Repeat the data below in full. Pictures must not be part of the copy.
++++ Records provided ++++
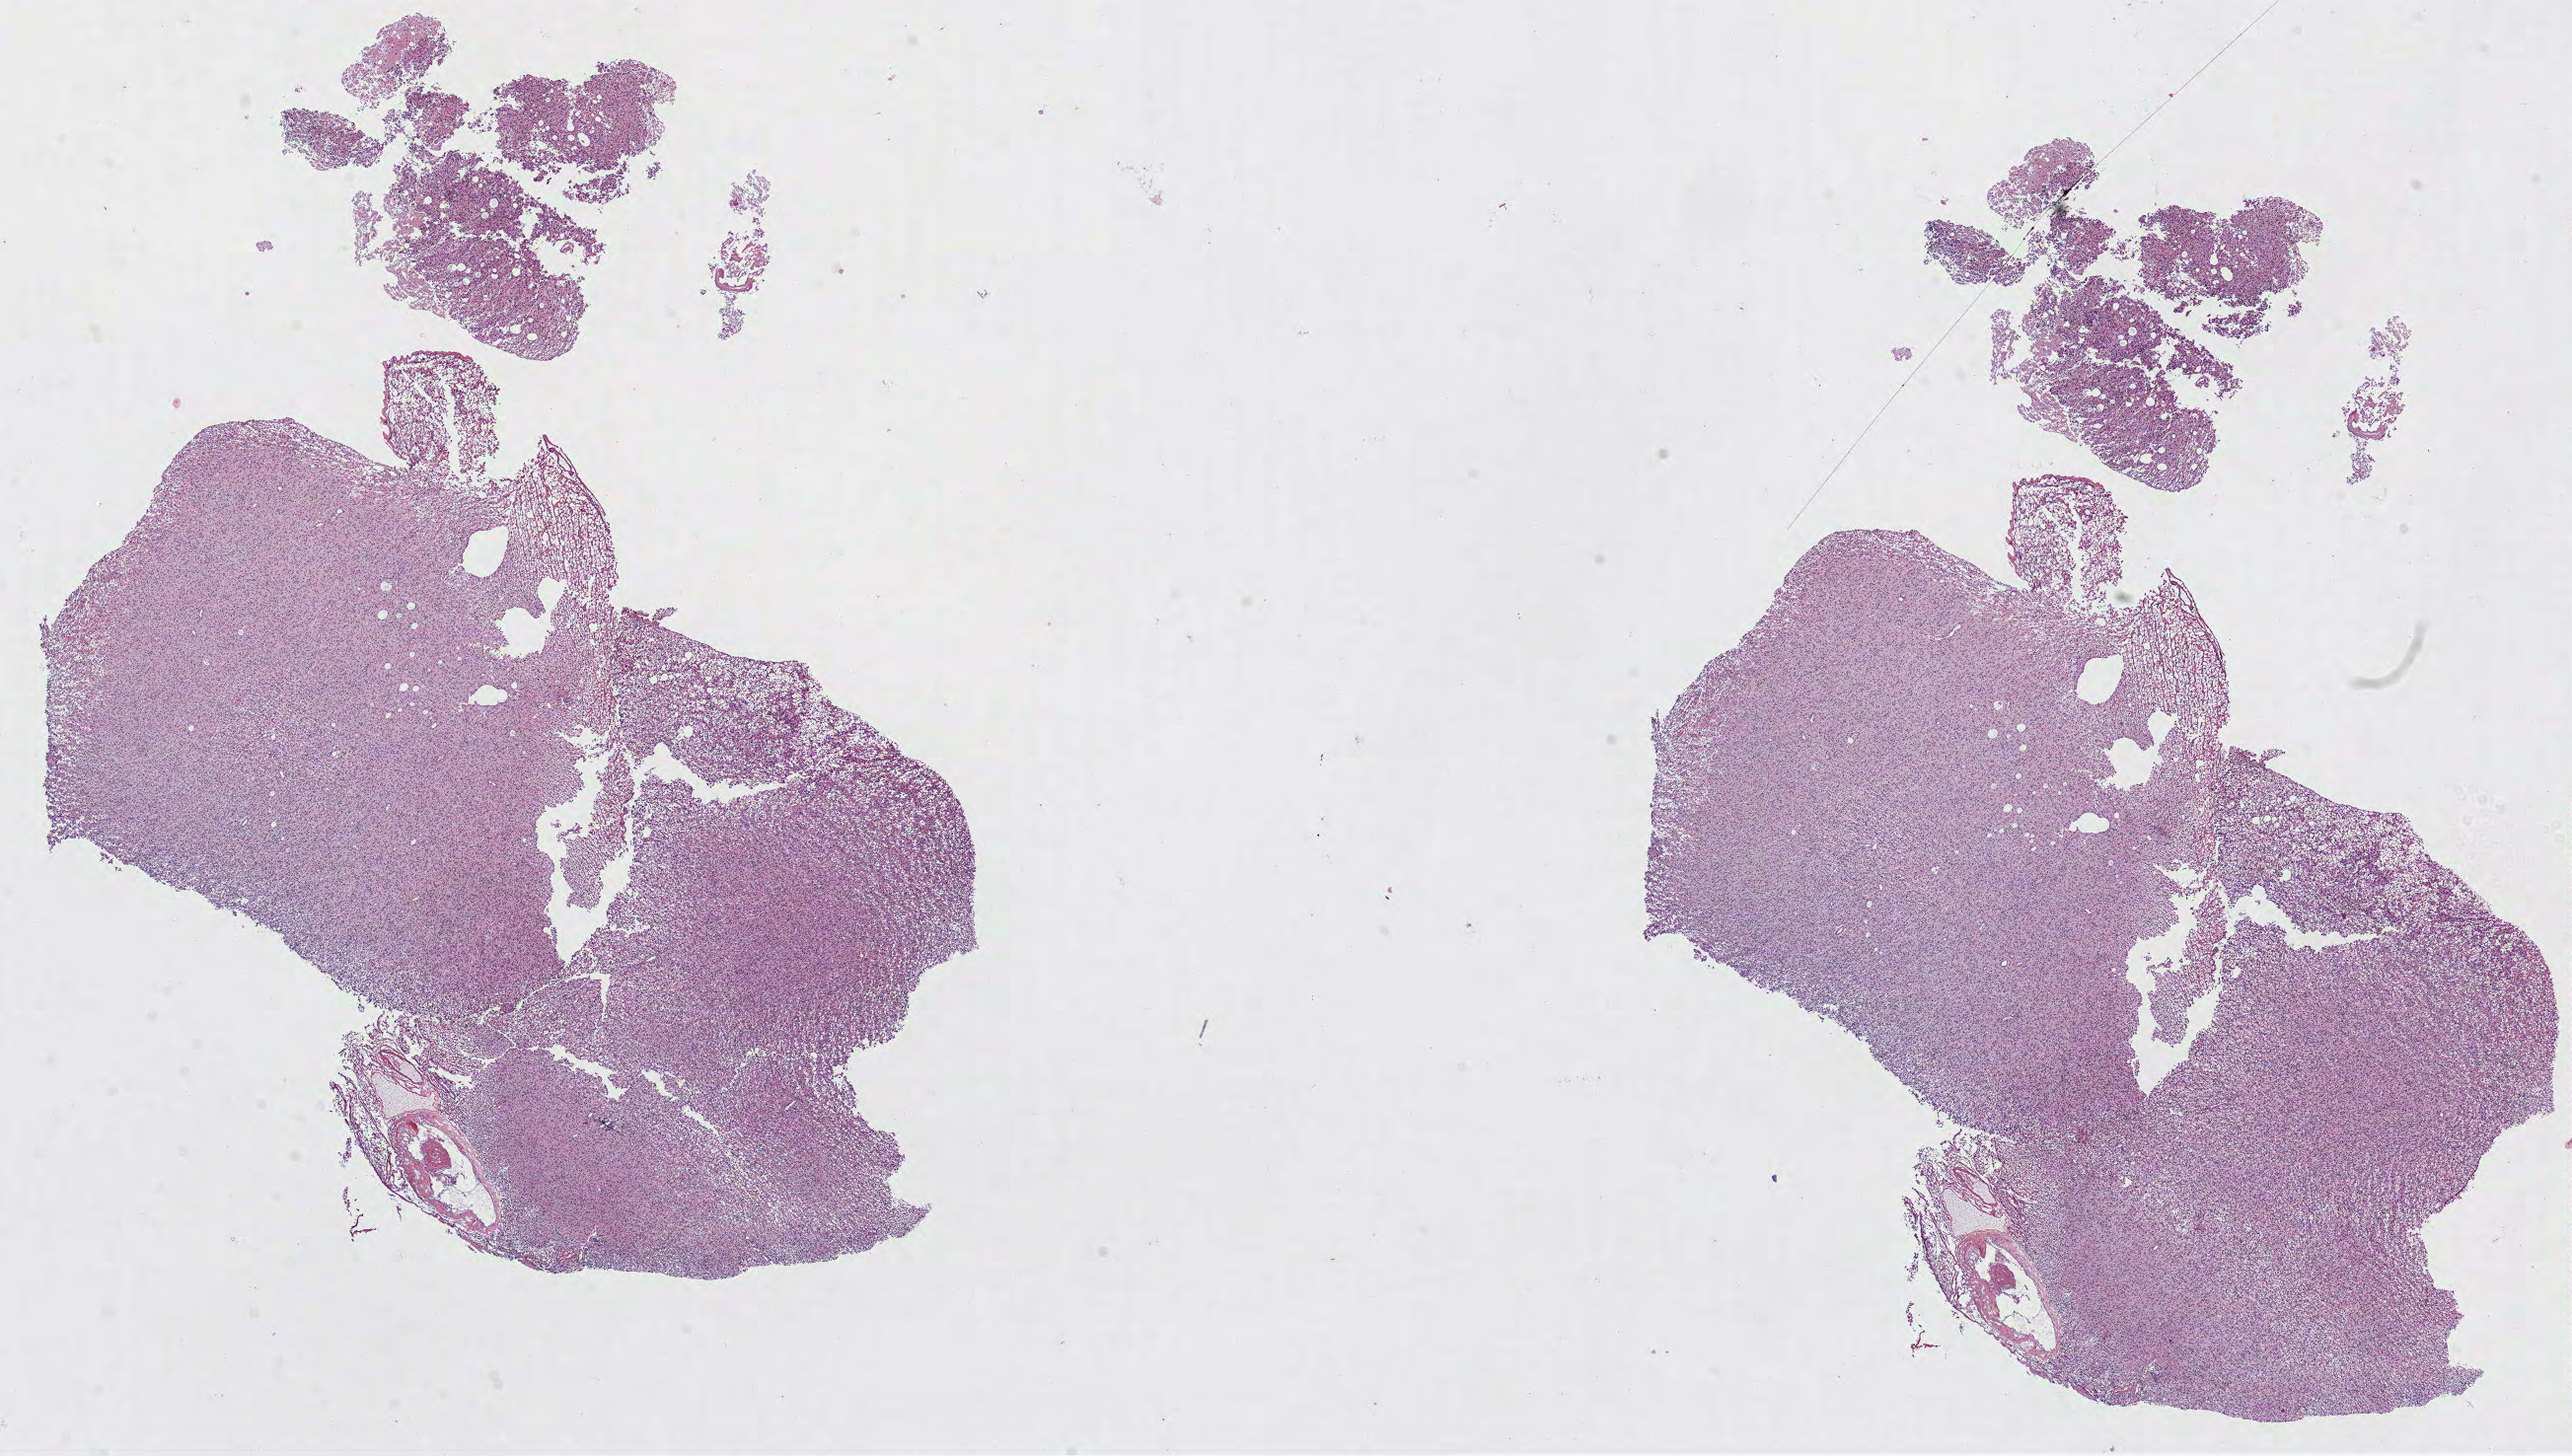
Hematoxylin and eosin (H&E) stained whole-slide image, a low-resolution overview of the entire scanned area, about 21.0 x 11.9 mm; formalin-fixed paraffin-embedded (FFPE) diagnostic section; sample: primary tumour, brain. Patient: male, age at initial diagnosis 60 years.
Diagnosis: Glioblastoma.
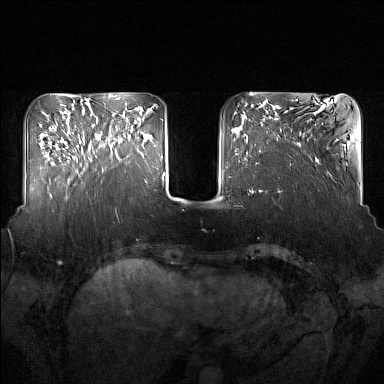
Breast MRI (dynamic contrast-enhanced), one axial slice; position 45 of 160 along the scan axis; dynamic contrast-enhanced series, time point 2 of 7 at this slice position (early post-contrast); 1.5 T; TE 1.8 ms, TR 5 ms; 1 mm slice thickness; 384 × 384 image matrix, field of view 350 × 350 mm. Female patient.
Outlined on this slice (semi-automatically segmented with operator editing):
- enhancing-tissue mask used for the functional tumour volume (all voxels passing the contrast-enhancement thresholds inside the analysis volume; usually the tumour): bounding box <91,125,133,172> (left, top, right, bottom; pixels)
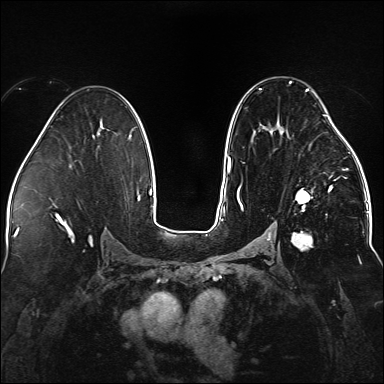
Breast MRI (dynamic contrast-enhanced), one axial slice; dynamic contrast-enhanced series, time point 2 of 5 at this slice position (early post-contrast); 1.5 T; TE 2.3 ms, TR 5.2 ms; 1.1 mm slice thickness; 384 × 384 image matrix, field of view 330 × 330 mm. Female patient.
Structures marked on this image (semi-automatic segmentation, software-assisted and operator-edited):
- enhancing-tissue mask used for the functional tumour volume (all voxels passing the contrast-enhancement thresholds inside the analysis volume; usually the tumour): bounding box <237,81,338,248> (left, top, right, bottom; pixels)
++++
◆ **Solution to this exercise**:
Hematoxylin and eosin (H&E) stained whole-slide image, a low-resolution overview of the entire scanned area, about 21.0 x 11.9 mm; formalin-fixed paraffin-embedded (FFPE) diagnostic section; sample: primary tumour, brain. Patient: male, age at initial diagnosis 60 years.
Diagnosis: Glioblastoma.
Breast MRI (dynamic contrast-enhanced), one axial slice; position 45 of 160 along the scan axis; dynamic contrast-enhanced series, time point 2 of 7 at this slice position (early post-contrast); 1.5 T; TE 1.8 ms, TR 5 ms; 1 mm slice thickness; 384 × 384 image matrix, field of view 350 × 350 mm. Female patient.
Outlined on this slice (semi-automatically segmented with operator editing):
- enhancing-tissue mask used for the functional tumour volume (all voxels passing the contrast-enhancement thresholds inside the analysis volume; usually the tumour): bounding box <91,125,133,172> (left, top, right, bottom; pixels)
Breast MRI (dynamic contrast-enhanced), one axial slice; dynamic contrast-enhanced series, time point 2 of 5 at this slice position (early post-contrast); 1.5 T; TE 2.3 ms, TR 5.2 ms; 1.1 mm slice thickness; 384 × 384 image matrix, field of view 330 × 330 mm. Female patient.
Structures marked on this image (semi-automatic segmentation, software-assisted and operator-edited):
- enhancing-tissue mask used for the functional tumour volume (all voxels passing the contrast-enhancement thresholds inside the analysis volume; usually the tumour): bounding box <237,81,338,248> (left, top, right, bottom; pixels)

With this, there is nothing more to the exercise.